Face à ce qu’il considère comme un risque imminent, Michael Burry a pris des positions financières agressives. Selon ses déclarations, il détient une position vendeuse (short) à effet de levier contre un portefeuille d’entreprises technologiques, une stratégie qui lui permettrait de profiter d’un effondrement des cours. « Le jeu consiste essentiellement à sortir au bon moment », a-t-il précisé, tout en indiquant conserver certaines positions jugées sous-évaluées, qu’il compte réduire en fonction de l’évolution du marché.

Cette approche, bien que risquée, reflète la conviction de Burry selon laquelle le marché est actuellement dans une phase de surchauffe. Il n’est pas le seul à partager cette analyse : plusieurs observateurs notent que les valorisations des entreprises technologiques ont atteint des niveaux historiquement élevés, alimentés par des anticipations de croissance parfois déconnectées de la réalité économique.

Et maintenant ?

Les prochaines semaines pourraient apporter des éléments concrets sur l’évolution du marché. Les investisseurs attendent avec attention les publications de résultats trimestriels des grandes entreprises technologiques, qui pourraient révéler des écarts entre les anticipations des analystes et la réalité économique. Une correction brutale du Nasdaq 100 pourrait intervenir d’ici la fin de l’année 2026, selon les scénarios les plus pessimistes, mais reste à confirmer par les données macroéconomiques.

Un avertissement à prendre au sérieux, malgré les critiques

Michael Burry n’est pas un inconnu des marchés. Son succès à anticiper la crise des subprimes lui a valu une reconnaissance mondiale, même si certaines de ses prédictions ultérieures se sont révélées moins précises. Certains observateurs, comme la plateforme Limitless sur le réseau X, soulignent que ses alertes répétées sur des krachs imminents pourraient relever d’une stratégie visant à maintenir sa notoriété plutôt que d’une analyse purement financière.

Pourtant, les indicateurs avancés qu’il cite – tels que le ratio cours/bénéfices du Nasdaq 100 ou le dépassement de la moyenne mobile du secteur des semi-conducteurs – ne peuvent être ignorés. Ils rappellent en effet des configurations observées avant des crises majeures, ce qui justifie une attention particulière de la part des investisseurs et des régulateurs.

Reste à savoir si le marché suivra la trajectoire redoutée par Burry ou si, une fois de plus, les anticipations de krach se révéleront infondées.
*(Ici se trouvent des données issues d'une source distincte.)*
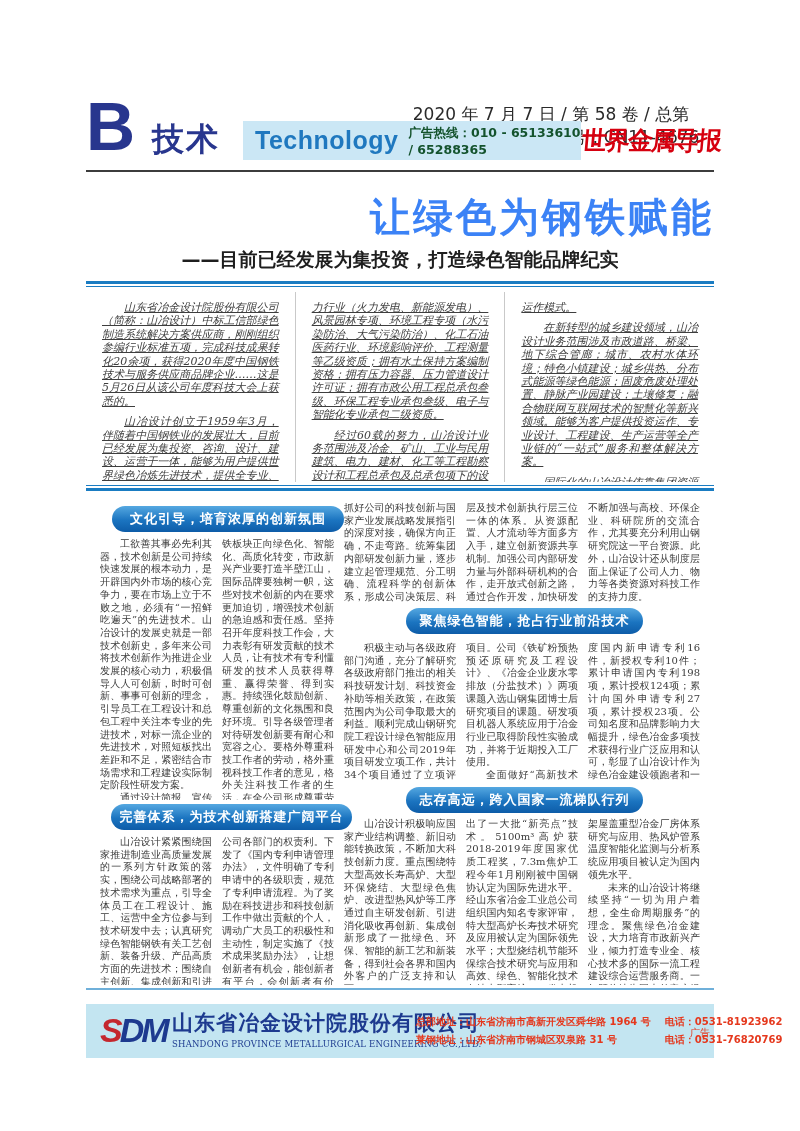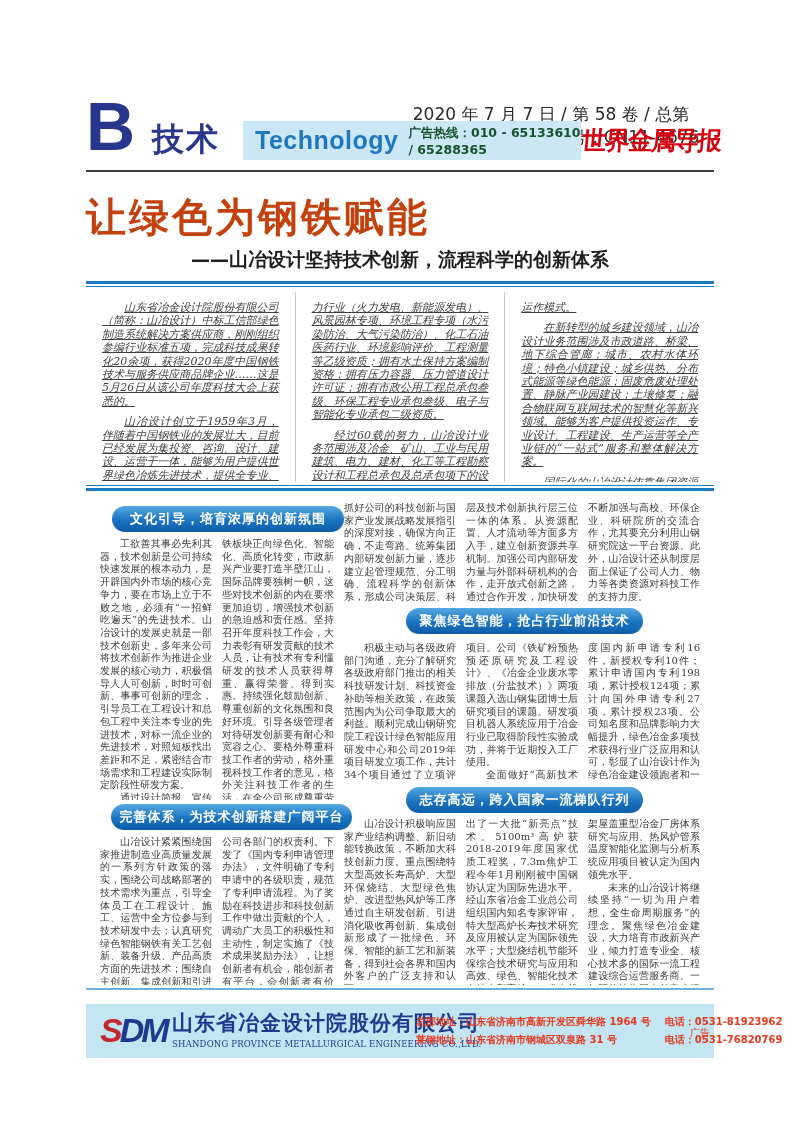--- a/index.html
+++ b/index.html
@@ -19,8 +19,8 @@
               color:#d6000f;font-family:"DejaVu Serif",serif;letter-spacing:-2px;transform:skewX(-5deg);white-space:nowrap;}
   .header-rule{position:absolute;left:86px;top:170px;width:628px;height:2px;background:#3c3c3c;}
   
-  .headline{position:absolute;left:86px;top:190px;width:628px;text-align:left;
-            font-family:"DejaVu Serif",serif;font-weight:700;font-size:40px;color:#c2410c;letter-spacing:3px;}
+  .headline{position:absolute;left:86px;top:190px;width:628px;text-align:right;
+            font-family:"DejaVu Serif",serif;font-weight:700;font-size:40px;color:#3b82f6;letter-spacing:3px;}
   .subhead{position:absolute;left:86px;top:247px;width:628px;text-align:center;
            font-weight:700;font-size:19px;color:#1e1e1e;}
   

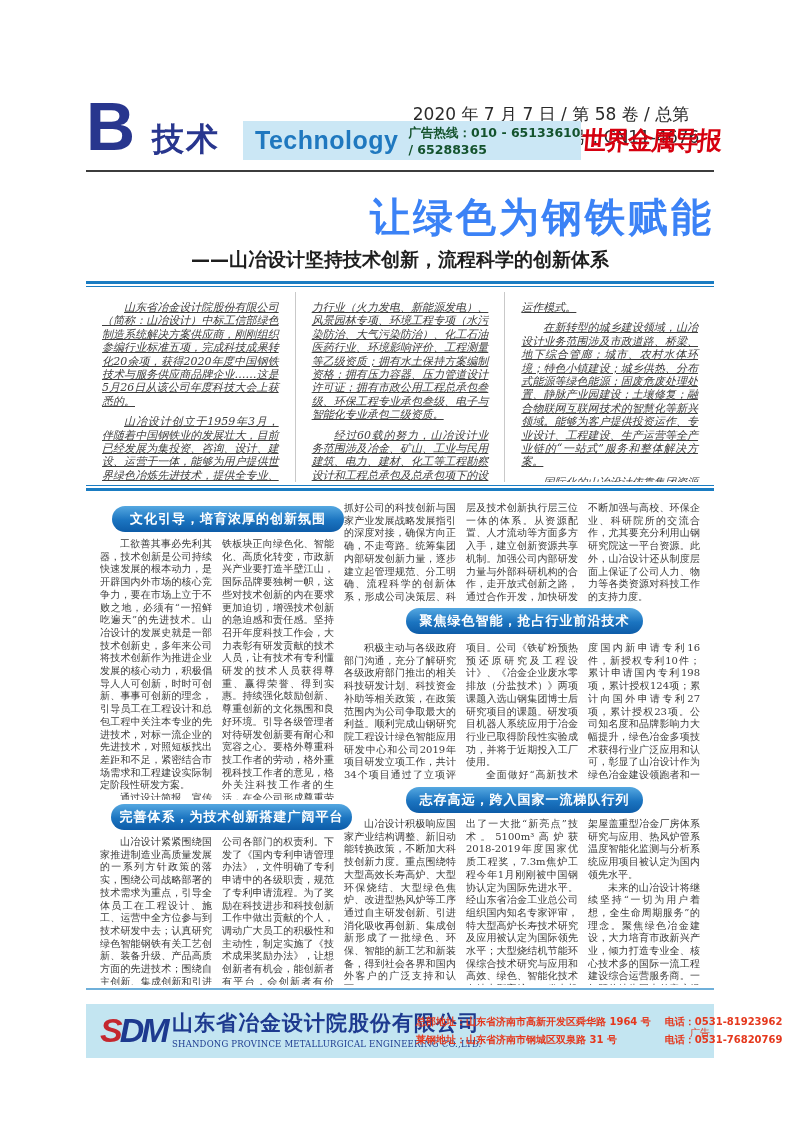--- a/index.html
+++ b/index.html
@@ -71,7 +71,7 @@
   <div class="header-rule"></div>
 
   <div class="headline">让绿色为钢铁赋能</div>
-  <div class="subhead">——山冶设计坚持技术创新，流程科学的创新体系</div>
+  <div class="subhead">——目前已经发展为集投资，打造绿色智能品牌纪实</div>
 
   <div class="rule" style="top:281px;height:3px;"></div>
   <div class="rule" style="top:286px;height:1px;"></div>

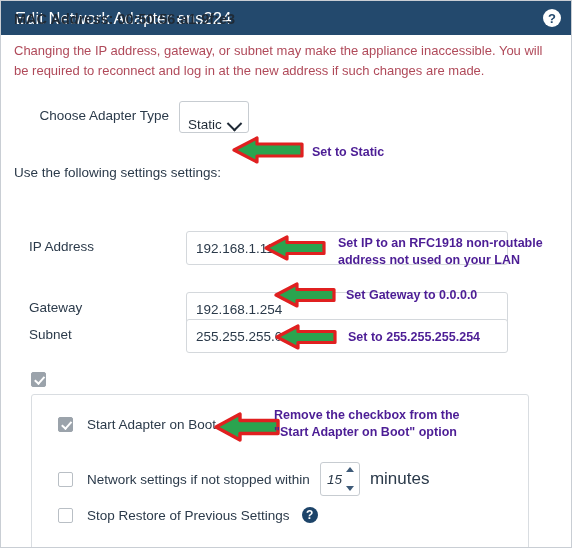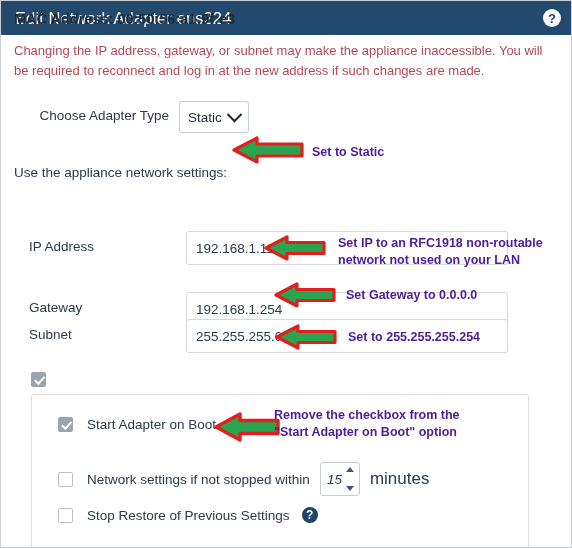--- a/index.html
+++ b/index.html
@@ -99,7 +99,7 @@
     border-radius: 3px;
     background: #ffffff;
     display: flex;
-    align-items: center;
+    align-items: flex-end;
     justify-content: space-between;
     padding: 0 8px;
     box-sizing: border-box;

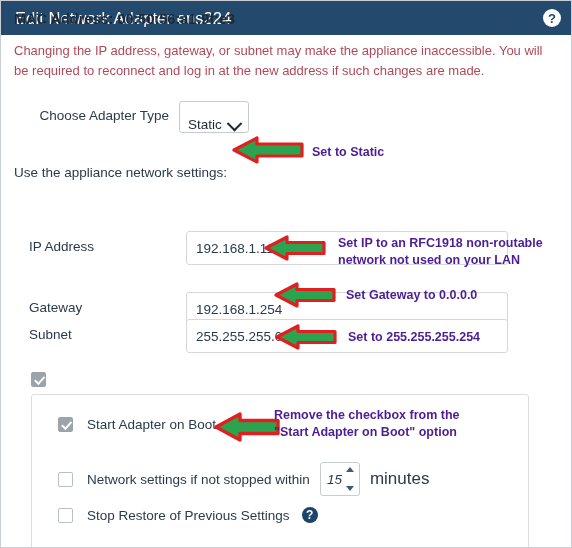--- a/index.html
+++ b/index.html
@@ -292,7 +292,7 @@
     </div>
   </div>
 
-  <div class="use-following">Use the appliance network settings:</div>
+  <div class="use-following">Use the following settings settings:</div>
 
   <div class="field-row" style="top:230px;">
     <div class="field-label">IP Address</div>

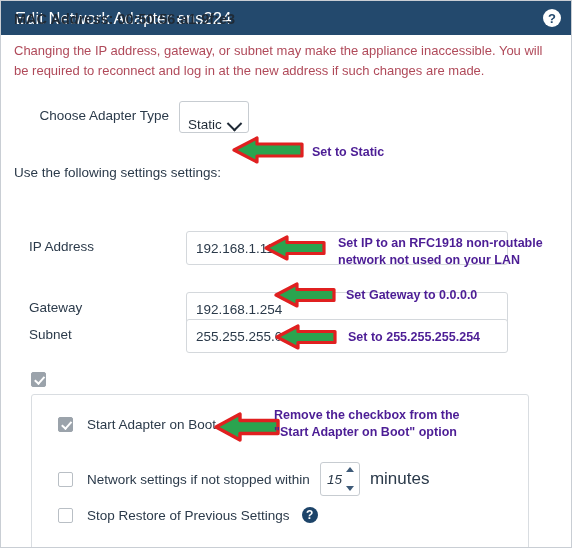--- a/index.html
+++ b/index.html
@@ -364,7 +364,7 @@
   <div class="anno-text" style="left:311px; top:142px;">Set to Static</div>
 
   <div class="anno-text" style="left:337px; top:233px;">Set IP to an RFC1918 non-routable</div>
-  <div class="anno-text" style="left:337px; top:250px;">network not used on your LAN</div>
+  <div class="anno-text" style="left:337px; top:250px;">address not used on your LAN</div>
 
   <div class="anno-text" style="left:345px; top:285px;">Set Gateway to 0.0.0.0</div>
 

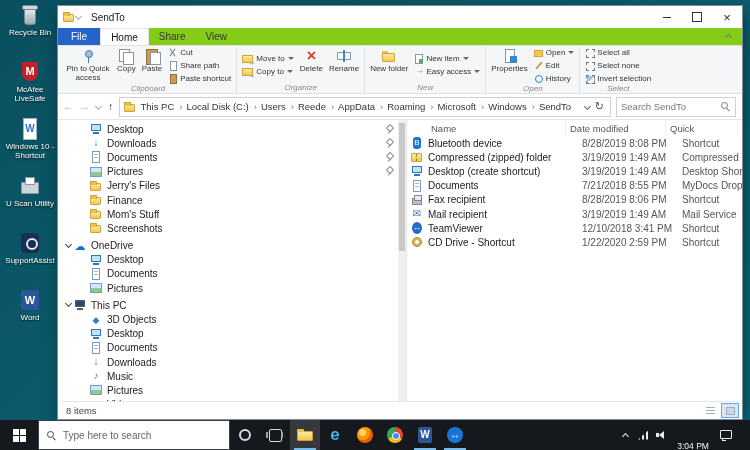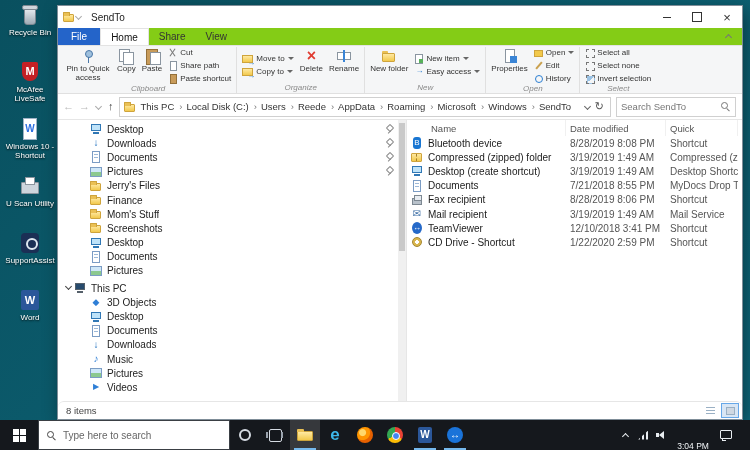--- a/index.html
+++ b/index.html
@@ -157,7 +157,7 @@
   .file-row{height:14.2px;display:flex;align-items:center;}
   .file-row .ic{margin:0 5px 0 4px;}
   .fr-name{flex:0 0 138px;white-space:nowrap;overflow:hidden;color:#1b1b1b;}
-  .fr-date{flex:0 0 100px;color:#555;padding-left:4px;white-space:nowrap;}
+  .fr-date{flex:0 0 100px;color:#555;padding-left:4px;white-space:nowrap;margin-left:12px;}
   .fr-type{flex:0 0 72px;color:#555;padding-left:4px;white-space:nowrap;overflow:hidden;}
   .fr-size{flex:1;color:#555;min-width:0;}
 

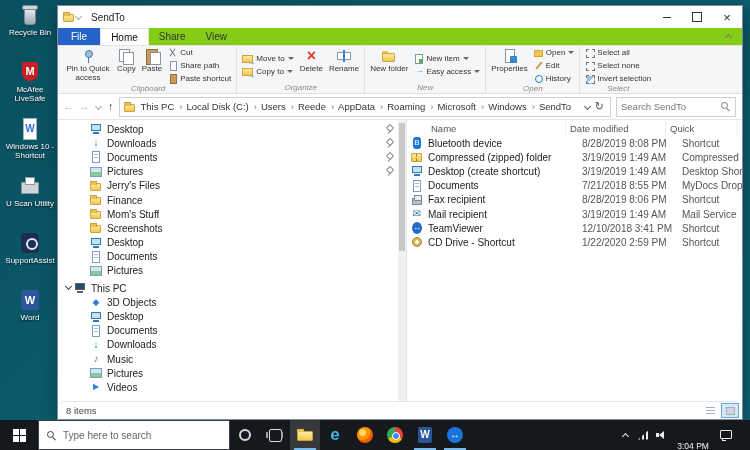--- a/index.html
+++ b/index.html
@@ -482,6 +482,12 @@
 
         </div>
 
+        <div class="nav-item indent-1">
+          <span class="chev"></span>
+          <span class="ic ic-cloud"></span>
+          <span class="nav-label">OneDrive</span>
+
+        </div>
 
         <div class="nav-item indent-2">
           <span class="chev" style="visibility: hidden;"></span>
Une chose est sûre : dans un contexte de valorisations élevées et de volatilité accrue, la prudence s’impose pour les investisseurs exposés aux valeurs technologiques.

Michael Burry est un investisseur américain devenu célèbre pour avoir anticipé la crise des subprimes de 2007, comme le raconte le film « The Big Short ». Ses alertes sur les bulles spéculatives, bien que parfois critiquées, sont prises au sérieux en raison de son historique et de sa méthodologie d’analyse rigoureuse.

Le ratio cours/bénéfices (ou P/E) mesure la valorisation d’une action en divisant son cours par son bénéfice par action. Un ratio élevé peut indiquer une surévaluation, tandis qu’un ratio faible peut suggérer une sous-évaluation. Michael Burry estime que le Nasdaq 100, avec un ratio de 43, est surévalué par rapport à une normale estimée à 30.